> **SELECTED EXCERPT**:
►

Cash Drought Caused by COVID-19... Parched LCCs
Even with securing funds such as inheritance, liquidity crisis persists... Financial authorities' support is crucial
[Asia Economy Reporter Yoo Je-hoon] The impact of the novel coronavirus disease (COVID-19) pandemic has led to contrasting outcomes among low-cost carriers (LCCs) pursuing capital injections.
According to the aviation industry on the 21st, Jeju Air recorded a subscription competition rate of 79.87 to 1 for its rights offering to general investors conducted on the 18th and 19th. This was a subscription for 1.2 million forfeited shares arising after subscriptions by existing shareholders and the employee stock ownership association, resulting in about 1.2 trillion KRW being concentrated in the general public offering.
Following Jeju Air, Jin Air, ranked second in the industry, is also pushing for a rights offering worth 109.2 billion KRW. Given the successful rights offerings of Korean Air and Hanjin KAL, the industry expects Jin Air's rights offering to also achieve favorable results.

◄

> **RECORDED INFORMATION**:
►

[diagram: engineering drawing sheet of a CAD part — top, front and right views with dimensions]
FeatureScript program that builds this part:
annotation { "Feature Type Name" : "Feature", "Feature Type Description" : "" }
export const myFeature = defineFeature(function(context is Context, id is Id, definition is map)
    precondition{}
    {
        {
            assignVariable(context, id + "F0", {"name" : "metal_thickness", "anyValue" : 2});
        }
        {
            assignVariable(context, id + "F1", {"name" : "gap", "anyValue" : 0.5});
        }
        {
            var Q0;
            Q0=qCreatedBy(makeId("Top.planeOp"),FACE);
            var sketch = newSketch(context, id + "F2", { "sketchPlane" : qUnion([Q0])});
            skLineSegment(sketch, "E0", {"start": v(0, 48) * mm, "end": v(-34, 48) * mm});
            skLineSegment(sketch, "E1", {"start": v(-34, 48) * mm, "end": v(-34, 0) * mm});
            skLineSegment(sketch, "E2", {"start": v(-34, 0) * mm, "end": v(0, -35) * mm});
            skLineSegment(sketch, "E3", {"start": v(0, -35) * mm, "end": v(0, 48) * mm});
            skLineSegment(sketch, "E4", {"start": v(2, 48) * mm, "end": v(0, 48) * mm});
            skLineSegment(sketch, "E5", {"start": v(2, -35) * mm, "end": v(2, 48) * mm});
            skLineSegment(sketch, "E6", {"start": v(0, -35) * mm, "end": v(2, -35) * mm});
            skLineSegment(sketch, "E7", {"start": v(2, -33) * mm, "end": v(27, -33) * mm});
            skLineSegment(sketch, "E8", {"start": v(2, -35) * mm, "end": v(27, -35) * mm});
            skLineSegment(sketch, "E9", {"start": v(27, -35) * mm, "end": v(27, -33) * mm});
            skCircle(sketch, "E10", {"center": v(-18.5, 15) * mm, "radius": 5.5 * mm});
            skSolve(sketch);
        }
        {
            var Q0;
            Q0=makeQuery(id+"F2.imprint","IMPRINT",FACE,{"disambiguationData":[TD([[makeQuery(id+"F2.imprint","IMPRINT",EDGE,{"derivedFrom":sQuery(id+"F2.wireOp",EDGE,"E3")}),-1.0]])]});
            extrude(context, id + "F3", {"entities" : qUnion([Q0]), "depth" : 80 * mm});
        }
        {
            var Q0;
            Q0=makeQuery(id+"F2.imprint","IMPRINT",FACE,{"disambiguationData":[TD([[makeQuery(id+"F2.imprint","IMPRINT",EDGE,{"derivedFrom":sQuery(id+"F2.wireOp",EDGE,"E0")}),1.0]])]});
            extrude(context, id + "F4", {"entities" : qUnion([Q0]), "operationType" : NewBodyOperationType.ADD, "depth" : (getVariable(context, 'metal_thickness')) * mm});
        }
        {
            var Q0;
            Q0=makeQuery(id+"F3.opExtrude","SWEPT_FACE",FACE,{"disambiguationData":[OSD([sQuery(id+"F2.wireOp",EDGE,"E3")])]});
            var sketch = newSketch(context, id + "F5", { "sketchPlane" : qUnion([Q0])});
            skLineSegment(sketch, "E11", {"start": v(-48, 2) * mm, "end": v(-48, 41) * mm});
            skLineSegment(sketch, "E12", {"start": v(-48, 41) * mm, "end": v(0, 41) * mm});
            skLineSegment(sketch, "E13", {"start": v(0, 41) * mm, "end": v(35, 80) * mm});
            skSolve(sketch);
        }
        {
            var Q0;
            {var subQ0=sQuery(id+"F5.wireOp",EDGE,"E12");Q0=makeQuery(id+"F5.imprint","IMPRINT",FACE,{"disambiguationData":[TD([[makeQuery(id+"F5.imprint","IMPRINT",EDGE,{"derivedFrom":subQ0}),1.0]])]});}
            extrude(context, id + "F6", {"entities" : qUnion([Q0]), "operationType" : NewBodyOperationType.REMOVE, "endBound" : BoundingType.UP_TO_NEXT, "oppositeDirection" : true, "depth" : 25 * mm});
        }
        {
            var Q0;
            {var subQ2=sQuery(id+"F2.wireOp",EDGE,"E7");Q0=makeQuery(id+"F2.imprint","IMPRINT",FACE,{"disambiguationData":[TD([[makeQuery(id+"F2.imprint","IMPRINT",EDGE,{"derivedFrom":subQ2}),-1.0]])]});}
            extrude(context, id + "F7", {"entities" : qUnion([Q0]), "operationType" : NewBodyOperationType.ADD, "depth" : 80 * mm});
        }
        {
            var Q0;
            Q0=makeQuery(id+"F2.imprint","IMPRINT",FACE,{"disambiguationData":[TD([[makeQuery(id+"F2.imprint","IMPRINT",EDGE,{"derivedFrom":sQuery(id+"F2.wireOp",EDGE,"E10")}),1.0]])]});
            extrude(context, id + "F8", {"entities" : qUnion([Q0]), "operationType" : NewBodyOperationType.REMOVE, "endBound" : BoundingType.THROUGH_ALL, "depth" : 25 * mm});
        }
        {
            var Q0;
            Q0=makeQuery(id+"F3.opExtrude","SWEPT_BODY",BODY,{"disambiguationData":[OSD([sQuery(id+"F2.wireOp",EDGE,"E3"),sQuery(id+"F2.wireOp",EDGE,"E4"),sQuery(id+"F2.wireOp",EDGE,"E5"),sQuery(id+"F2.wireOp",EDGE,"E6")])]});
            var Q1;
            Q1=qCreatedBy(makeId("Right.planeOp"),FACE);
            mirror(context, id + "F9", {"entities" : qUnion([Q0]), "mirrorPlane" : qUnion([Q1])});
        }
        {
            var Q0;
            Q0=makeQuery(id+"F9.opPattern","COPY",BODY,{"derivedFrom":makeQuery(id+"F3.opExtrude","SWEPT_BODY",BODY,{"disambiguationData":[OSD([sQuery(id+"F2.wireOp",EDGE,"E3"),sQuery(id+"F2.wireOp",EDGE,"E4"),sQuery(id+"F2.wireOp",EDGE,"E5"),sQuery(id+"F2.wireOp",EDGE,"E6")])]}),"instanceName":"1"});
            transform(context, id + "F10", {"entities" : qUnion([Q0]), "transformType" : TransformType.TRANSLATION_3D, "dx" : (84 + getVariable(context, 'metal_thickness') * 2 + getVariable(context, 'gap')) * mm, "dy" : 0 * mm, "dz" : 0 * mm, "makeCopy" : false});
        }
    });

◄

> **TASK DIRECTIONS**: In the news text on low-cost carriers raising capital, what subscription competition rate did Jeju Air record for its rights offering to general investors?

> **TASK RESULT**: Jeju Air recorded a subscription competition rate of 79.87 to 1.